Since you asked for it, here's a picture of Natalie and I drawing multi-touch gestures in the air.

Photo of the two mini-sprint participants

Next up in gestures

So there are some good ideas, we need to make them real. Since the sprint, I've been trying my hand on more detailed mockups for our rough design sketches. This always raises a few more issues, which we want to tackle before asking for opinions from KWin maintainers and Plasma's design community. There isn't much to share with the community yet, but we'll involve other contributors before too long.

Likewise, my first KWin MR for stroke gesture infrastructure is not quite there yet, but it's getting closer. The first milestone will be to make it possible for someone to provide stroke gesture actions. The second milestone will be for Plasma/KWin to provide stroke gesture actions by itself and offer a nice user interface for it.

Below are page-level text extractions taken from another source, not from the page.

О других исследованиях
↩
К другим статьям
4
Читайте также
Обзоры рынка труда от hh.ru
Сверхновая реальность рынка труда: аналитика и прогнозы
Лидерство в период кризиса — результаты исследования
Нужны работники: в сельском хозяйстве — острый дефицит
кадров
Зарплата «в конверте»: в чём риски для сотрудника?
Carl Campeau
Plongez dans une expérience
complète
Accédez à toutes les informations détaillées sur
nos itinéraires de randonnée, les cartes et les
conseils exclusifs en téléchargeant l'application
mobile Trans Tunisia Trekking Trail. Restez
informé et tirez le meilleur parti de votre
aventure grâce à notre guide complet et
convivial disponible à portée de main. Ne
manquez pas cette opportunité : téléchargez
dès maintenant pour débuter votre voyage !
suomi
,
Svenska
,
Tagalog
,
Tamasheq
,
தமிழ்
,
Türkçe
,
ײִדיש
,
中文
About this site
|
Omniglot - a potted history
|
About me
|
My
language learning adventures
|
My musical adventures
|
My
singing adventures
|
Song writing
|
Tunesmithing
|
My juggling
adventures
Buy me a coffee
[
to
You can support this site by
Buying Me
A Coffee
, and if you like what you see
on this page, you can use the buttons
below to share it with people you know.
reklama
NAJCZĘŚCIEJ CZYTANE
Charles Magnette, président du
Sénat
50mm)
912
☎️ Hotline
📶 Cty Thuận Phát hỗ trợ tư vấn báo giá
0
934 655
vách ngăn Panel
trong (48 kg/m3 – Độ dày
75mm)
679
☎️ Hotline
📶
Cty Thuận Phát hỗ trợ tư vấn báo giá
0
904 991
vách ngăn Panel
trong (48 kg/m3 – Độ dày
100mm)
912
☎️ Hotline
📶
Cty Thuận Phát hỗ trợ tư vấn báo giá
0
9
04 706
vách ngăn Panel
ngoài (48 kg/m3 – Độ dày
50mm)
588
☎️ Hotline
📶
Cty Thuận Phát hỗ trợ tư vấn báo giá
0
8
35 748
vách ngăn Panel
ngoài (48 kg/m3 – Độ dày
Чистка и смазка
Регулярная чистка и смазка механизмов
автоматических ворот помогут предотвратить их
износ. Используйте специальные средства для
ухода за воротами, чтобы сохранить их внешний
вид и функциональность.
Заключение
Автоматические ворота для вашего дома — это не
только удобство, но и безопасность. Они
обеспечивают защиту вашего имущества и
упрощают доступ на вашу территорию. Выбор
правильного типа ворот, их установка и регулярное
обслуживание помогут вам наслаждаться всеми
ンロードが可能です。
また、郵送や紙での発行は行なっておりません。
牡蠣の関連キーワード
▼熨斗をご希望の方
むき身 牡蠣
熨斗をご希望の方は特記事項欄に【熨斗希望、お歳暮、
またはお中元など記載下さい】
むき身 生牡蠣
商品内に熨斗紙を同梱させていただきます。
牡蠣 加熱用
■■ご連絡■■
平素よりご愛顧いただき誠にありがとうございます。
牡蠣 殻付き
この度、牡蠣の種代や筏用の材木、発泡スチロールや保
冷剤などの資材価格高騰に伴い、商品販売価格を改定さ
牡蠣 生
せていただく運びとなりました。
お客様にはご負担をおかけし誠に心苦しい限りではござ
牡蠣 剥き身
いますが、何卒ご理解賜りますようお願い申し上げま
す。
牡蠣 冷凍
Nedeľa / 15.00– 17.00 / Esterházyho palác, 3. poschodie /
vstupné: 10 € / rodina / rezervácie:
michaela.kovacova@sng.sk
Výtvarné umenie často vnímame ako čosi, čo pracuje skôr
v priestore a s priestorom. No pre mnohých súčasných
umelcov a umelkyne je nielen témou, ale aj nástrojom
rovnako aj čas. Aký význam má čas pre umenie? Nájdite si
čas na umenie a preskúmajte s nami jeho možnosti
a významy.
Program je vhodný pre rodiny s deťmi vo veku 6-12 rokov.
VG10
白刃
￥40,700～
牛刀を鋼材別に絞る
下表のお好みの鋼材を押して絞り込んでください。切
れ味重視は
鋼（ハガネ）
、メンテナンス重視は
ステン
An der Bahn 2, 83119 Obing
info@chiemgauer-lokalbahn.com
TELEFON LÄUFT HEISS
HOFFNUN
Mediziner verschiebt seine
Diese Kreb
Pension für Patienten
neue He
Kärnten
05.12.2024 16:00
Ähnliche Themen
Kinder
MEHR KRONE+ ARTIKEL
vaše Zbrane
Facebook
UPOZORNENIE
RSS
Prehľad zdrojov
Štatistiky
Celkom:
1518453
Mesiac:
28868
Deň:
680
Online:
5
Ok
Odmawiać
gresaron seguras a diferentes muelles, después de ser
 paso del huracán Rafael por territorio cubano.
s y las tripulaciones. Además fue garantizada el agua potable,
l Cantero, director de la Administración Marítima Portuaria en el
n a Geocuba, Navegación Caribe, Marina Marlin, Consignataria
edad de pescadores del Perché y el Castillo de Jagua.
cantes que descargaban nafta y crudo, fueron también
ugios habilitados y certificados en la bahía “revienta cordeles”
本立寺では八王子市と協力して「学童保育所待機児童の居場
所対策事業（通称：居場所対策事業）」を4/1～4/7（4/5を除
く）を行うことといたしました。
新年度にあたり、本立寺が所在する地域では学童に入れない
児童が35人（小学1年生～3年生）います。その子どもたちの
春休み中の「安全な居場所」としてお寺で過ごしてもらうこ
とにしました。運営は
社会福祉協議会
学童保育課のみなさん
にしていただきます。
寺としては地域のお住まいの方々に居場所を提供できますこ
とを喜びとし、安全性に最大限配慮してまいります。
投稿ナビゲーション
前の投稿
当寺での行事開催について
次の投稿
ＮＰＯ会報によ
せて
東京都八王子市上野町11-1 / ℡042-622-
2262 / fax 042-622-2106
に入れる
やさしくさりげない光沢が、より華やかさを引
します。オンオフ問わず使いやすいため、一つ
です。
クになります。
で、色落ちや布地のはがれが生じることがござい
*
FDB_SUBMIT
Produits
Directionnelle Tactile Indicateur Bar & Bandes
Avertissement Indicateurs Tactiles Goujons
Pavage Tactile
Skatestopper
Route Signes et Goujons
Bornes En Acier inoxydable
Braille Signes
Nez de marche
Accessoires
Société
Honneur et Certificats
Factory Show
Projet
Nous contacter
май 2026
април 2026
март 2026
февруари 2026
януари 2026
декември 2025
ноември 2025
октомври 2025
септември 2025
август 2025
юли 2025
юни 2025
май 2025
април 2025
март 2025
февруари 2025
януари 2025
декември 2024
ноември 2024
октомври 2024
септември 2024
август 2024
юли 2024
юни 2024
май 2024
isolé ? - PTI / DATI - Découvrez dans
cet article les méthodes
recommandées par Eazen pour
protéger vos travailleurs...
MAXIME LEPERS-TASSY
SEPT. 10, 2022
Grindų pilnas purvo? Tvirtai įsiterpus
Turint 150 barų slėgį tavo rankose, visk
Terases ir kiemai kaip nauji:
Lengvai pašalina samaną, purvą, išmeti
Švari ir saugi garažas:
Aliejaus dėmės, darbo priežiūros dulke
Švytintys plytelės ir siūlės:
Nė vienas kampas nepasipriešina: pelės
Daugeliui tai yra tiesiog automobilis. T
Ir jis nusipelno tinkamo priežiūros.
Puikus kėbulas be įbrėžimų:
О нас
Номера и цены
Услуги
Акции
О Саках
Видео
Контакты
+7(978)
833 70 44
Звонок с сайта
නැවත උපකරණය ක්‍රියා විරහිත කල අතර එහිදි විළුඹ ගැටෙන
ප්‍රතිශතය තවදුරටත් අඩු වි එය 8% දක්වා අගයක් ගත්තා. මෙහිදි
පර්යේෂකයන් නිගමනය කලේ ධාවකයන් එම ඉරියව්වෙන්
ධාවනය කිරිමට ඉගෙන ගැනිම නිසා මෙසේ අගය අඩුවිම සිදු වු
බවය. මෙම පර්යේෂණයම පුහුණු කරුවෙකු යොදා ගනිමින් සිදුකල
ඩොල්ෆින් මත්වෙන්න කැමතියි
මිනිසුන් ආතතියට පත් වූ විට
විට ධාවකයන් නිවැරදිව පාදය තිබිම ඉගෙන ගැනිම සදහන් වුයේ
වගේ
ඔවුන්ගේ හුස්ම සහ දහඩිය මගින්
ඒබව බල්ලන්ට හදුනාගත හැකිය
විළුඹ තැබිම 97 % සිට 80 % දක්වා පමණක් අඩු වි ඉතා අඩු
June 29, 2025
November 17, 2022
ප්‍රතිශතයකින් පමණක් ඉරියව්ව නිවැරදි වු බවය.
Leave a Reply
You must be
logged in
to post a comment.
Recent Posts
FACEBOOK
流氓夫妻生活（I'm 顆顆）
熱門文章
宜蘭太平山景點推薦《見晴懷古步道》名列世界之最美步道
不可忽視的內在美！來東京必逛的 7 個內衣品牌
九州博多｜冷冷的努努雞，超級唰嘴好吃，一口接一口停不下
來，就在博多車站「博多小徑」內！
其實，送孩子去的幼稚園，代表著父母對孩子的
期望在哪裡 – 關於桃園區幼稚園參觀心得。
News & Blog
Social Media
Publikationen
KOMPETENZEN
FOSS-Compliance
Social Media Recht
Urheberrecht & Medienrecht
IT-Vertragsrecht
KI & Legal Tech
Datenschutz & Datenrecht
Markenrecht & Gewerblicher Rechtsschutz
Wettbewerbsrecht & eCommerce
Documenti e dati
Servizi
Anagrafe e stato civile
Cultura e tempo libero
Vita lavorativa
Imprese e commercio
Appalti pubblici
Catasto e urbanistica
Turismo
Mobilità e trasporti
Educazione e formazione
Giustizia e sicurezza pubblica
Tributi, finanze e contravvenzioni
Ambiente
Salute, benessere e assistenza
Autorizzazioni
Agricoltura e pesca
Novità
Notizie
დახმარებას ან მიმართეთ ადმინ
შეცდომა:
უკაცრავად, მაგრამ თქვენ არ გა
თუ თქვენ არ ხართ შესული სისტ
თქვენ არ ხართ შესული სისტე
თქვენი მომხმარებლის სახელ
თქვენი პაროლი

Baby steps. Keep chiseling away at it and trust that you'll create something decent eventually. This is not even among the largest efforts in KDE, and yet there are numerous pieces to fit and tasks to tackle. Sometimes I'm frankly in awe of communities like KDE that manage to maintain a massive codebase together, with very little overhead, through sheer dedication and skill. Those donations don't go to waste.

At this point I would also like to apologize to anyone who was looking for reviews or other support from me elsewhere in Plasma (notably, PowerDevil) which I haven't helped with. I get stressed when having to divide my time and focus between different tasks, so I tend to avoid it, in the knowledge that someone or something will be left wanting. I greatly admire people who wear lots of different hats simultaneously, and it would surely be so nice to have the aptitude for that, but it kills me so I have to pick one battle at a time.

Right now, that's gestures. Soon, a little bit of travel. Then gestures again. Once that's done, we'll see what needs work most urgently or importantly.